◆ WHAT NEEDS TO BE DONE: Copy exactly the stretch of lines from the one holding "Could you annotate" through the last line of the data below, inclusive. Leave out pictures.

◆ RAW DATA:
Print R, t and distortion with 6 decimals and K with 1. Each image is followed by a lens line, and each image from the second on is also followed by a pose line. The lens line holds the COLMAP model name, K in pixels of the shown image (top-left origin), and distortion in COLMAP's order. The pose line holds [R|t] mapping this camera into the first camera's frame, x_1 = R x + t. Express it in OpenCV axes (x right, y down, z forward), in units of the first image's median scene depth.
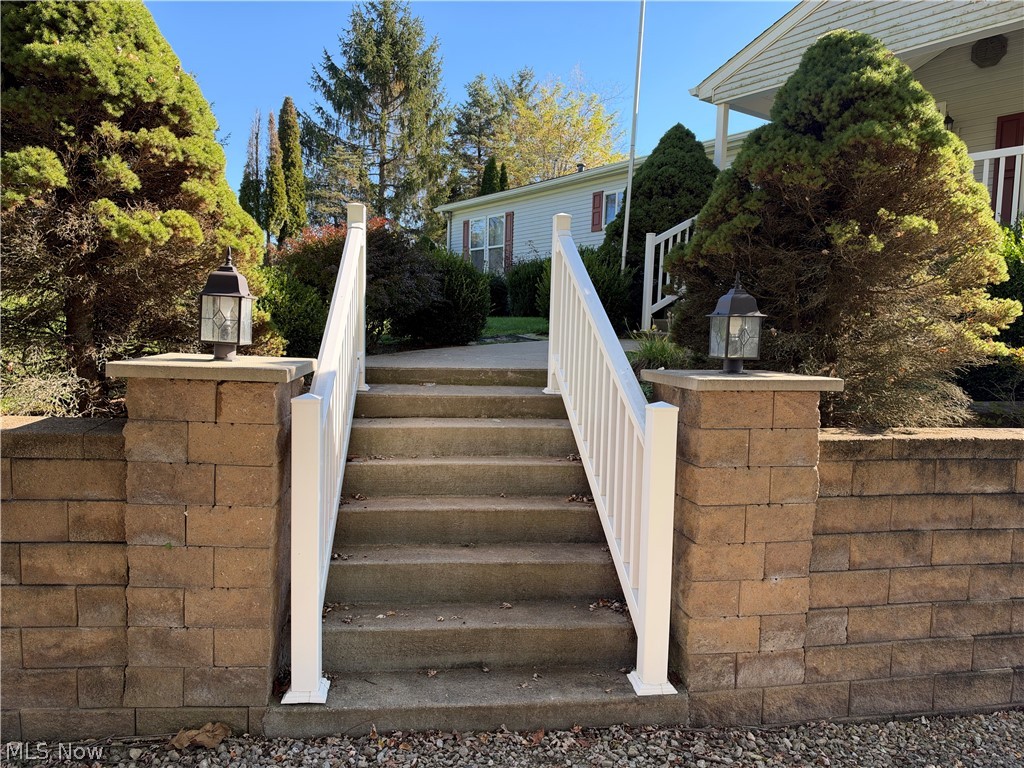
lens RADIAL K [[734.7, 0, 514.5], [0, 734.7, 393.0], [0, 0, 1]] dist [0.021529, -0.032542]
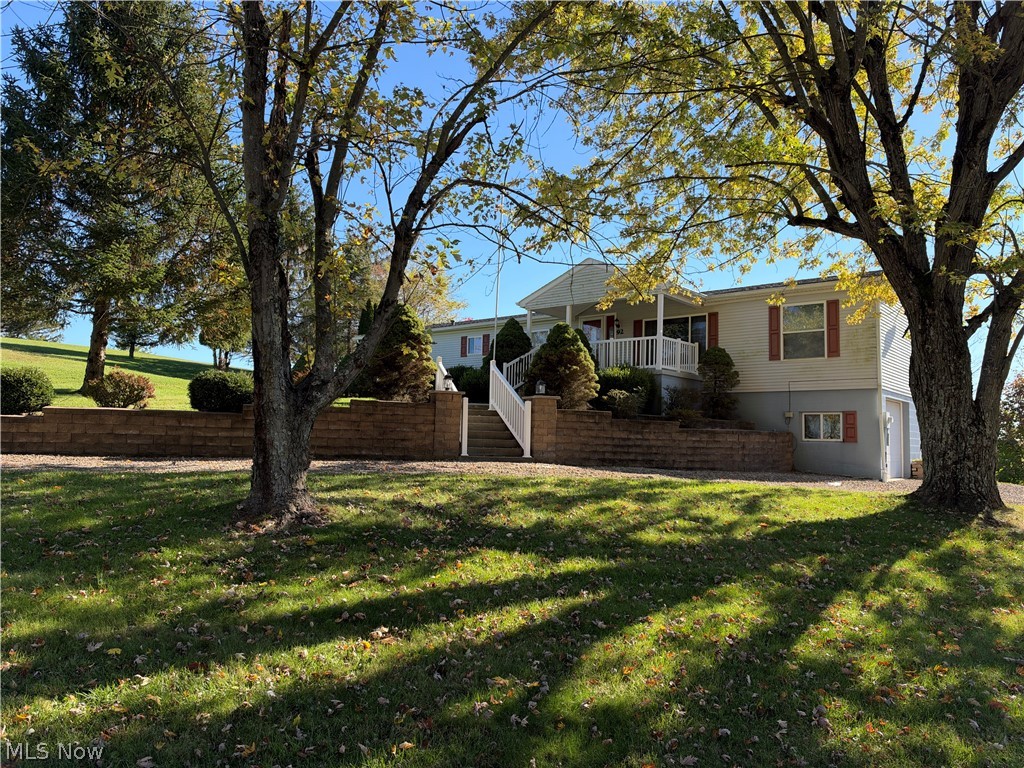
lens RADIAL K [[734.7, 0, 515.6], [0, 734.7, 385.4], [0, 0, 1]] dist [0.021529, -0.032542]
pose [[0.964726, 0.014318, 0.262867, -1.167193], [0.027598, 0.987517, -0.155076, 0.659884], [-0.261806, 0.156861, 0.952288, -3.684866]]
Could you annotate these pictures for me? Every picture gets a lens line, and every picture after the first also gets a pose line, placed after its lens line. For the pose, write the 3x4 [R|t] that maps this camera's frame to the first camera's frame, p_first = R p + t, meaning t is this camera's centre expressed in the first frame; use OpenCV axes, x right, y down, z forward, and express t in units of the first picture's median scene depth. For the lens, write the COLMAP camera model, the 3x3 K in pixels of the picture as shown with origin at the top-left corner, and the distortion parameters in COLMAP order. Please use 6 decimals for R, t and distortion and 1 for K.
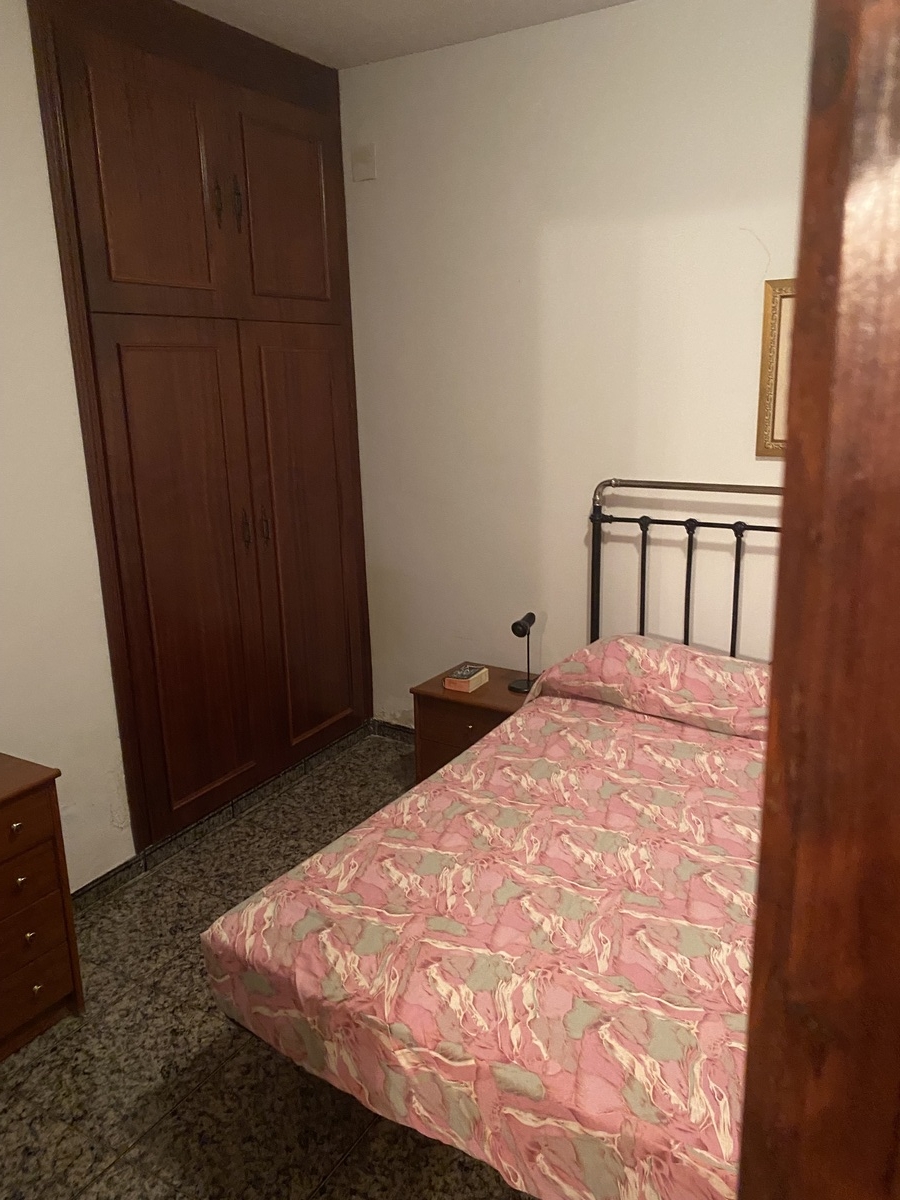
lens RADIAL K [[927.6, 0, 450.0], [0, 927.6, 600.0], [0, 0, 1]] dist [0.043844, -0.036492]
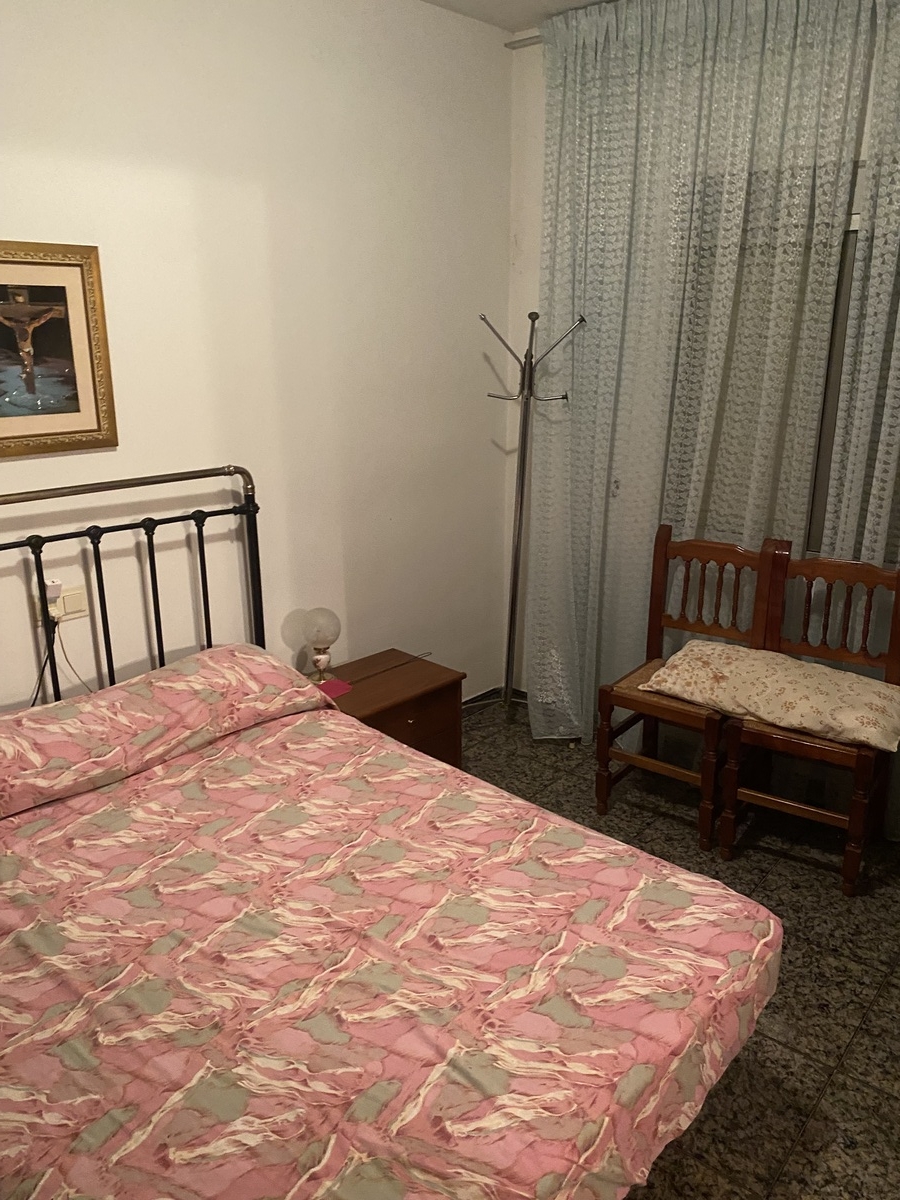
lens RADIAL K [[927.6, 0, 450.0], [0, 927.6, 600.0], [0, 0, 1]] dist [0.043844, -0.036492]
pose [[0.157948, -0.263962, 0.951513, -0.516964], [0.240160, 0.944943, 0.222274, -0.158482], [-0.957797, 0.193407, 0.212645, 0.598223]]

◆ EXERCISE SOLUTION:
Could you annotate these pictures for me? Every picture gets a lens line, and every picture after the first also gets a pose line, placed after its lens line. For the pose, write the 3x4 [R|t] that maps this camera's frame to the first camera's frame, p_first = R p + t, meaning t is this camera's centre expressed in the first frame; use OpenCV axes, x right, y down, z forward, and express t in units of the first picture's median scene depth. For the lens, write the COLMAP camera model, the 3x3 K in pixels of the picture as shown with origin at the top-left corner, and the distortion parameters in COLMAP order. Please use 6 decimals for R, t and distortion and 1 for K.
lens RADIAL K [[927.6, 0, 450.0], [0, 927.6, 600.0], [0, 0, 1]] dist [0.043844, -0.036492]
lens RADIAL K [[927.6, 0, 450.0], [0, 927.6, 600.0], [0, 0, 1]] dist [0.043844, -0.036492]
pose [[0.157948, -0.263962, 0.951513, -0.516964], [0.240160, 0.944943, 0.222274, -0.158482], [-0.957797, 0.193407, 0.212645, 0.598223]]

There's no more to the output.